In the long term, the effects may be much more profound. This recent controversy has made many wonder whether algorithms are all they’re cracked up to be. Sometimes you just can’t beat a bit of good old-fashioned human judgement and intervention – automated placement cannot determine between ‘good’ and ‘bad’ video content across a site.

It’s also bought brand owners’ concerns over lack of transparency and accountability back to the top of the agenda. In the good old days, a brand owner knew that his ad would be appearing in the middle of Coronation Street, on page 6 of the Mail, at Green Park Underground station or on LBC. Now, who really knows where your brand message is going in the vast wild west that is cyberspace?

Earlier this week, Michael Higgins, the chairman of Ebiquity, a media auditor and pitch consultant which advises about 80 of the world’s top 100 advertisers, sounded a warning at his company’s annual results.

He said: “It is a striking fact that today only about 40% of digital programmatic advertising investment reaches the consumer, with value being eroded by the multiple links between advertisers and publishers, fraud, lack of viewability and non-human traffic.

“I don’t envy any business leader who has to tell his board and shareholders that they’re investing in anything that suffers up to 60% wastage. The trouble is, that’s what many CMOs should be saying.”

Higgins, a former partner at KPMG, said the rise of technology “has helped make the broad marketing ecosystem ever-more complex, inevitably more confusing, and often less transparent than one might expect”.

Ebiquity advised the Association of National Advertisers in its investigation into “non-transparent” business practices at US media agencies last year.

The annual results show the company spent £285,000 of its own money on “the transparency work performed for the US Association of National Advertisers”.

Higgins added that advertisers “need more help than ever from an independent firm with the necessary knowledge and expertise to navigate their way through this”.

Higgins obviously has a stake in this, but he’s right. I think we will see a change in media agencies’ behaviour – they will focus more on judgement, experience and understanding rather than automation, programmatic buying and algorithms. This will add to the workload and inevitably, increase costs as more humans may have to be hired and trained. For those who move quickly, there may be an advantage, but others either may find themselves dropped by clients demanding trust, transparency and accountability.

And if digital media agencies’ costs increase, we may see more consolidation, as shops and holding companies attempt to make savings. We may see agencies merge, or be bought out by others, or even – as Havas did recently – bring them back into the creative agency fold.

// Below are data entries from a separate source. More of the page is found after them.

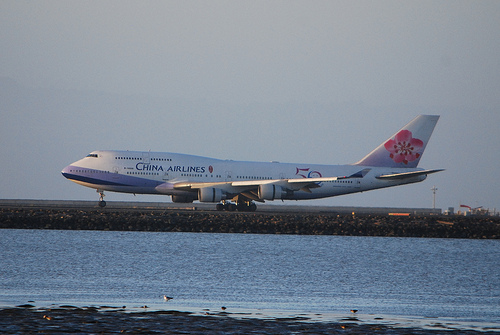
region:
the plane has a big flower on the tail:
[49, 70, 480, 281]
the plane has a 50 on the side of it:
[289, 154, 328, 231]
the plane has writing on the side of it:
[46, 99, 467, 224]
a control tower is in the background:
[427, 184, 446, 214]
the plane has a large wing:
[156, 168, 361, 203]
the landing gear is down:
[83, 182, 113, 212]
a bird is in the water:
[153, 291, 178, 300]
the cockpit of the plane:
[83, 142, 103, 167]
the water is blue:
[27, 234, 460, 296]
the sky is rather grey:
[196, 72, 356, 111]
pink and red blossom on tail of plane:
[365, 81, 442, 176]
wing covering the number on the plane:
[281, 165, 336, 195]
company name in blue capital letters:
[116, 155, 206, 180]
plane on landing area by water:
[25, 195, 435, 250]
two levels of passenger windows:
[106, 150, 211, 180]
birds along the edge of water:
[95, 281, 365, 331]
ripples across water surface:
[65, 225, 385, 305]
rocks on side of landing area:
[91, 200, 391, 236]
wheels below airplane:
[80, 190, 260, 215]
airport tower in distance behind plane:
[402, 165, 444, 215]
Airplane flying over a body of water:
[61, 115, 442, 216]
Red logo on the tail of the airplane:
[382, 126, 424, 166]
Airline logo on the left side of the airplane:
[135, 160, 213, 175]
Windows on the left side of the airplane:
[115, 153, 172, 161]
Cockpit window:
[86, 151, 97, 157]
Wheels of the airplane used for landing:
[93, 196, 253, 211]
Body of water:
[0, 226, 496, 316]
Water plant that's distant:
[430, 182, 437, 207]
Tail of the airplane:
[351, 112, 439, 165]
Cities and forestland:
[1, 201, 496, 241]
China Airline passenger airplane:
[132, 158, 222, 180]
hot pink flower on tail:
[385, 127, 440, 171]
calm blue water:
[18, 227, 493, 303]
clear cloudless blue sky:
[35, 26, 415, 129]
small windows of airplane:
[123, 164, 163, 180]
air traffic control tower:
[427, 177, 443, 209]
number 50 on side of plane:
[289, 160, 328, 195]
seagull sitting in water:
[159, 287, 179, 305]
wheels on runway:
[83, 183, 253, 215]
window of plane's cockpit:
[72, 144, 112, 170]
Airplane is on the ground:
[57, 100, 458, 237]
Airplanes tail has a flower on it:
[373, 115, 434, 168]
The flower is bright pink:
[357, 102, 442, 174]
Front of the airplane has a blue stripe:
[45, 138, 164, 199]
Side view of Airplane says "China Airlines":
[123, 155, 218, 180]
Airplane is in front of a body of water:
[2, 101, 497, 323]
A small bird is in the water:
[117, 282, 197, 312]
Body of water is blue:
[6, 229, 496, 315]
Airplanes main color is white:
[41, 133, 483, 220]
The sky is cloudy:
[8, 6, 497, 195]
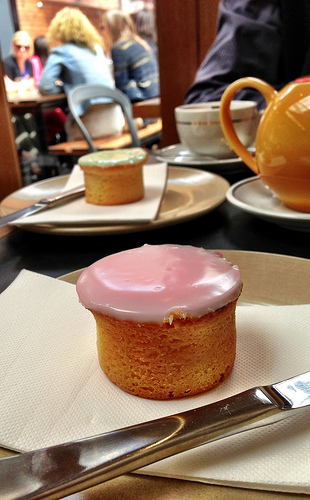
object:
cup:
[174, 102, 265, 160]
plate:
[0, 250, 310, 500]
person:
[37, 7, 126, 139]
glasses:
[14, 45, 31, 53]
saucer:
[224, 172, 310, 220]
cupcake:
[77, 147, 148, 205]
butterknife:
[0, 183, 85, 228]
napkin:
[9, 159, 169, 225]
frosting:
[78, 147, 148, 168]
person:
[183, 1, 310, 112]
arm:
[182, 28, 300, 105]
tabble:
[0, 148, 308, 293]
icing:
[76, 243, 241, 319]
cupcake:
[75, 242, 244, 401]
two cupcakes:
[75, 146, 242, 400]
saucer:
[154, 142, 257, 165]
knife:
[0, 371, 310, 500]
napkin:
[0, 268, 310, 493]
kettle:
[219, 76, 310, 213]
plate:
[0, 163, 230, 233]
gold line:
[174, 115, 260, 126]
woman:
[0, 29, 39, 103]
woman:
[99, 8, 159, 103]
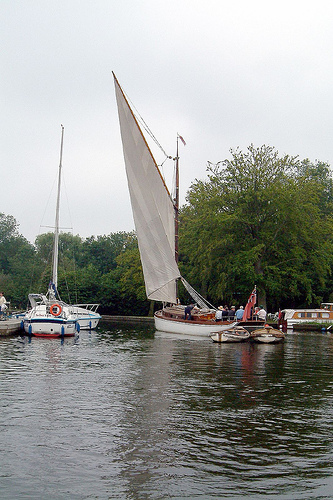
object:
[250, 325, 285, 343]
boat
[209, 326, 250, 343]
boat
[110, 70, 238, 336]
sailboat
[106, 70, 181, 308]
sail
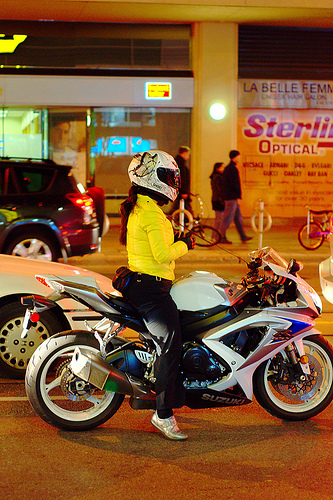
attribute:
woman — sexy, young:
[111, 145, 194, 443]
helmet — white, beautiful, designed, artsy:
[124, 148, 181, 203]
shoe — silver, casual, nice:
[148, 408, 188, 443]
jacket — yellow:
[124, 191, 188, 282]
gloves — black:
[173, 228, 197, 253]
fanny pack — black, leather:
[111, 266, 136, 295]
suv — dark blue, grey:
[0, 154, 104, 263]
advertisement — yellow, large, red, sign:
[237, 107, 332, 218]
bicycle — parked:
[169, 194, 221, 249]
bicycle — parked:
[295, 205, 332, 249]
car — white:
[0, 253, 122, 379]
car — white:
[317, 250, 332, 306]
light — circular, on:
[207, 99, 228, 123]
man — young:
[173, 146, 195, 225]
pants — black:
[120, 271, 186, 413]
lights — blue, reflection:
[90, 133, 152, 157]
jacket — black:
[172, 155, 191, 200]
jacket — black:
[222, 160, 243, 202]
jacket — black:
[209, 168, 224, 210]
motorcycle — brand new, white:
[24, 261, 331, 420]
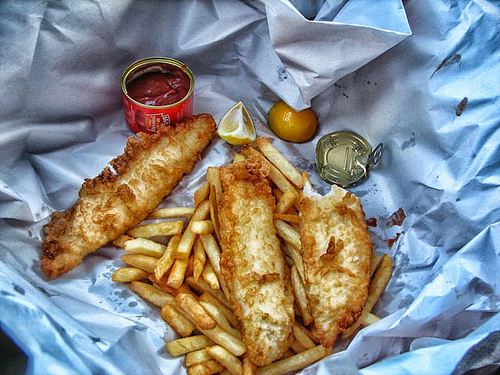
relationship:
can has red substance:
[120, 57, 195, 135] [128, 67, 185, 99]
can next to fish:
[90, 63, 227, 141] [63, 113, 250, 240]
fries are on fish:
[108, 138, 395, 373] [35, 110, 368, 356]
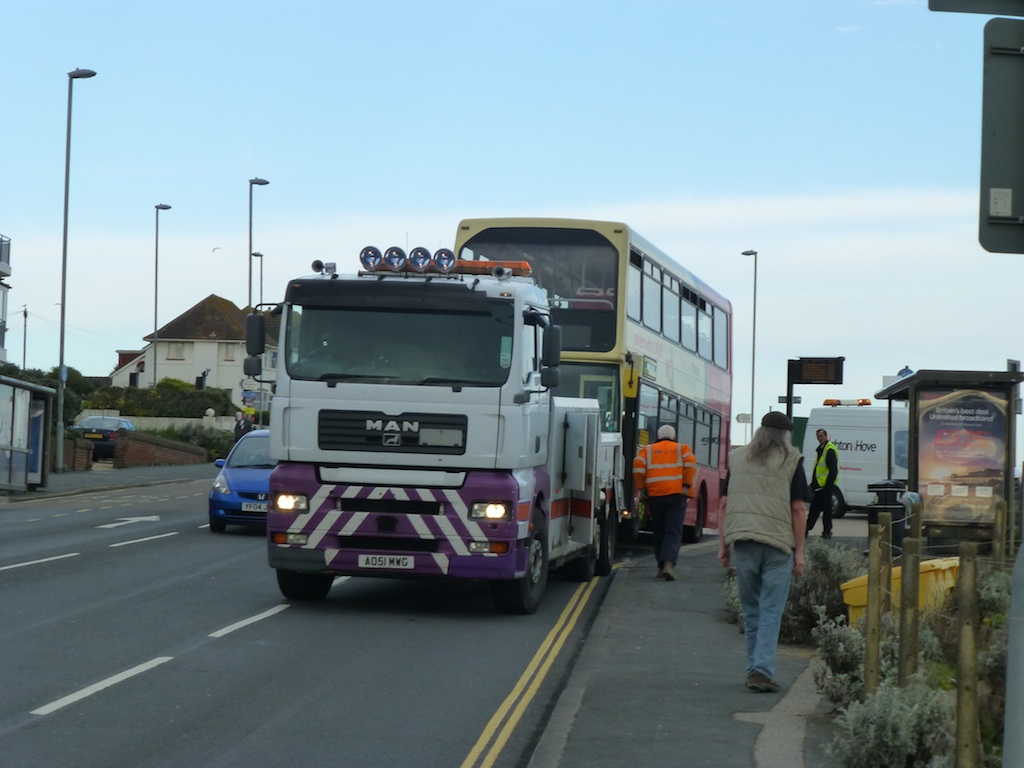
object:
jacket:
[633, 441, 694, 498]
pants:
[647, 493, 686, 571]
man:
[715, 411, 808, 691]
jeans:
[733, 545, 794, 686]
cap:
[759, 411, 794, 433]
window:
[228, 437, 280, 467]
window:
[287, 292, 515, 385]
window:
[458, 240, 617, 307]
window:
[542, 308, 619, 351]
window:
[548, 362, 619, 448]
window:
[624, 263, 640, 323]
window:
[641, 271, 661, 332]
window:
[660, 282, 684, 343]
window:
[679, 297, 699, 355]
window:
[695, 307, 715, 364]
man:
[633, 422, 696, 579]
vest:
[811, 441, 839, 487]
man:
[805, 427, 841, 543]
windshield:
[225, 436, 279, 469]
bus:
[454, 219, 733, 539]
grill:
[317, 407, 469, 457]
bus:
[239, 248, 628, 616]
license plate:
[241, 498, 275, 513]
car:
[208, 422, 277, 527]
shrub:
[838, 684, 953, 766]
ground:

And to finish: there is another, even deeper – almost existential – issue that both Google and society have to address. Google, along with the likes of Facebook, Twitter, WhatsApp and Snapchat, were forged in a very singular and contradictory California culture: part libertarian, part hippy, part ruthless capitalist and part technocratic.

Even though these firms view themselves as technology companies, the rest of society (including the legislators) increasingly see them as broadcasters or media channels. And of course, being a broadcaster implies a modicum of responsibility. This many of the tech giants refuse to do.

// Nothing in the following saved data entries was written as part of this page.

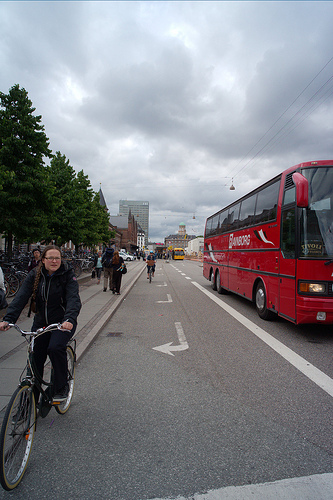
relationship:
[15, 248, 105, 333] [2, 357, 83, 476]
woman on bike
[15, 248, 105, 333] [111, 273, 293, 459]
woman on road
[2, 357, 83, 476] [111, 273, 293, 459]
bike on road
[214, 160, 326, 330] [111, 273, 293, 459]
bus on road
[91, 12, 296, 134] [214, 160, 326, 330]
sky above bus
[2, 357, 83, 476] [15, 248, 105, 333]
bike on woman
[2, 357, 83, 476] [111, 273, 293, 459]
bike in road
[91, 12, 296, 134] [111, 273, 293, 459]
sky above road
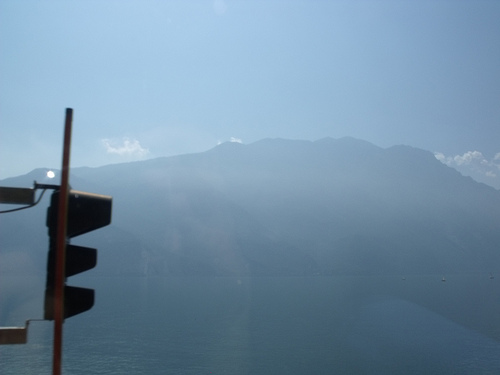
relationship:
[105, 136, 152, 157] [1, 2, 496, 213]
cloud in sky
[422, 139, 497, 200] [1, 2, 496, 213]
cloud in sky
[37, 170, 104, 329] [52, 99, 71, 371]
light on pole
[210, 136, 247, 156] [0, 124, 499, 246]
hill on mountain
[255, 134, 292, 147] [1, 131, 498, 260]
hill on mountain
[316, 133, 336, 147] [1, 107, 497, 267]
hill on mountain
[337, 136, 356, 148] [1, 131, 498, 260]
hill on mountain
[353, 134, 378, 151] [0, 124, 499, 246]
hill on mountain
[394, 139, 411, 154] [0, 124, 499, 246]
hill on mountain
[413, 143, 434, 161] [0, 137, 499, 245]
hill on mountain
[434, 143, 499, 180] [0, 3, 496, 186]
cloud in sky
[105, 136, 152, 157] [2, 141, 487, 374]
cloud are by mountain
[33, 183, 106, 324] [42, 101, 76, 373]
street light in pole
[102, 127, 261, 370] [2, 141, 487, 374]
sunlight hitting mountain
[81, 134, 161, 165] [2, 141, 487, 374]
cloud behind mountain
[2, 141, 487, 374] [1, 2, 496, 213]
mountain in sky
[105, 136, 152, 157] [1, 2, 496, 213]
cloud are in sky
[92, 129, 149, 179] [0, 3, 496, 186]
cloud in sky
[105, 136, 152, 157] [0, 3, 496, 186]
cloud are in sky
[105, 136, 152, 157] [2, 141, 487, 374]
cloud are behind mountain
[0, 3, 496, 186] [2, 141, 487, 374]
sky above mountain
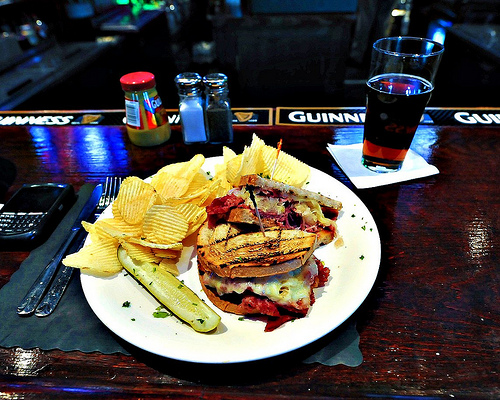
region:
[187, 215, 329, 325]
Sandwich on the plate.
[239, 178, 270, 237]
toothpick in the sandwhich.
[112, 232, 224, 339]
Pickle on the plate.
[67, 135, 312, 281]
Potato chips on the plate.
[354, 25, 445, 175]
Drink on the bar.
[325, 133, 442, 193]
napkin under the drink.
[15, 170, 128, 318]
Knife and fork on the table.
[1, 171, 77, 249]
Cell phone on the bar.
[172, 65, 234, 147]
Salt and pepper shakers.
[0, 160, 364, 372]
Greenish gray place mat under the plate.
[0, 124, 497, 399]
section of a dark, highly polished, wooden table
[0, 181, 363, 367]
partially visible black paper place-mat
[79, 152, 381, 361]
pastrami sandwich on a round white plate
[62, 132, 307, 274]
potato chips with ruffles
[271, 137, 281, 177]
toothpick with an orange top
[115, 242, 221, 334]
long slice of a pickle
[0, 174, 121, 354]
knife sitting beside fork on place-mat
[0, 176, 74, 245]
black cellular phone with several buttons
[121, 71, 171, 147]
yellow condiment in a closed jar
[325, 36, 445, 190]
glass of dark liquid on a white napkin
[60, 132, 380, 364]
The plate is full of food.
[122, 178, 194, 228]
Chips are on the plate.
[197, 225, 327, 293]
A sandwich is on the plate.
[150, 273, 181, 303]
A pickle is on the plate.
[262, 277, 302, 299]
Melted cheese is in the sandwich.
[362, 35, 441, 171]
A glass is next to the plate.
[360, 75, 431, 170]
The glass contains a beverage.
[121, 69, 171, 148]
Mustard is on the table.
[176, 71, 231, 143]
Salt and pepper shakers are on the table.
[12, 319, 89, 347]
A green placemat is under the plate.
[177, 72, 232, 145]
a salt and pepper shaker on a table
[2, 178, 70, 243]
a cell phone on a table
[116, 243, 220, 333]
a slice of pickle on a plate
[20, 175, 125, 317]
a fork and a knife on a green place mat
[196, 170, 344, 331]
two halves of a sandwich on a plate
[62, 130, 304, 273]
a bunch of ruffle chips on a plate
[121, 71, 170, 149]
a glass jar of Dijon mustard on a table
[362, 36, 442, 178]
a glass of soda on a napkin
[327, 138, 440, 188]
a white folded napkin on a table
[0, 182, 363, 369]
a green place mat on a table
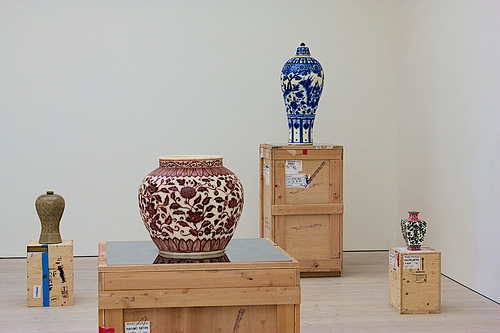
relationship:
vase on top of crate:
[281, 41, 324, 145] [259, 143, 345, 279]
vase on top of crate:
[137, 153, 246, 264] [98, 238, 298, 332]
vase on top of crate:
[37, 191, 67, 246] [28, 237, 76, 304]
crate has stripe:
[28, 237, 76, 304] [42, 242, 51, 307]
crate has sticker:
[259, 143, 345, 279] [286, 174, 311, 190]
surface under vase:
[103, 237, 293, 266] [137, 153, 246, 264]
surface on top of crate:
[103, 237, 293, 266] [98, 238, 298, 332]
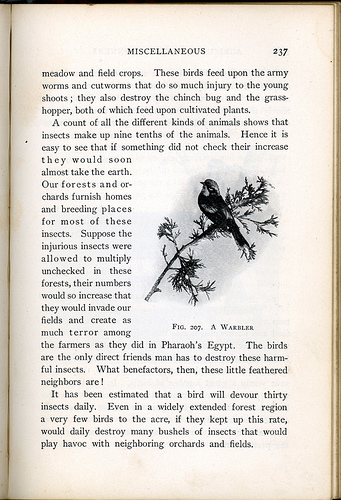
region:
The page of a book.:
[20, 4, 306, 486]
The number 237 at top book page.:
[270, 44, 292, 60]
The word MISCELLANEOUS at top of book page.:
[123, 39, 211, 59]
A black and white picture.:
[153, 162, 294, 320]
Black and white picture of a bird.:
[191, 171, 257, 256]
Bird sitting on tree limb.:
[143, 160, 280, 307]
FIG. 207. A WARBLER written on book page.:
[167, 322, 258, 333]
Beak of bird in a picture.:
[197, 175, 205, 186]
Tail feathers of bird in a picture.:
[230, 221, 248, 246]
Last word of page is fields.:
[227, 438, 252, 450]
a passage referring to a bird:
[27, 53, 281, 166]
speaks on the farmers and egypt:
[42, 336, 284, 385]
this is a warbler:
[182, 175, 267, 272]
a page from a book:
[21, 39, 303, 496]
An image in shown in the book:
[145, 175, 279, 301]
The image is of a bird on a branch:
[136, 160, 282, 309]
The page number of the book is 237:
[268, 44, 286, 55]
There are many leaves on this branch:
[140, 170, 277, 300]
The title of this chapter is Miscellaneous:
[125, 44, 201, 51]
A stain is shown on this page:
[314, 5, 332, 62]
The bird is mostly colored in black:
[196, 178, 252, 249]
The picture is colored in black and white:
[146, 174, 277, 300]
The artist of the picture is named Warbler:
[170, 322, 253, 329]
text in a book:
[40, 384, 61, 397]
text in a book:
[66, 388, 77, 400]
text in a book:
[81, 386, 102, 403]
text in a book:
[98, 387, 150, 405]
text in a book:
[184, 382, 210, 405]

While the technological excellence of these companies’ products cannot be doubted (Google is a marvel of the modern world, both in its simplicity, ease of use and effectiveness), their attitudes towards what they do look increasingly out of step with law-makers’ brands and, most importantly, the public. The spat between the Government and WhatsApp over encrypted data following the Westminster attack last week is a good example; in this one, virtually everyone outside Silicon Valley (even the most passionate free-speech advocates) would side with Home Secretary Amber Rudd I suspect.

How this issue will be resolved is anyone’s guess, although if Google and co. do not “clean up their act” then governments may well try to do it for them.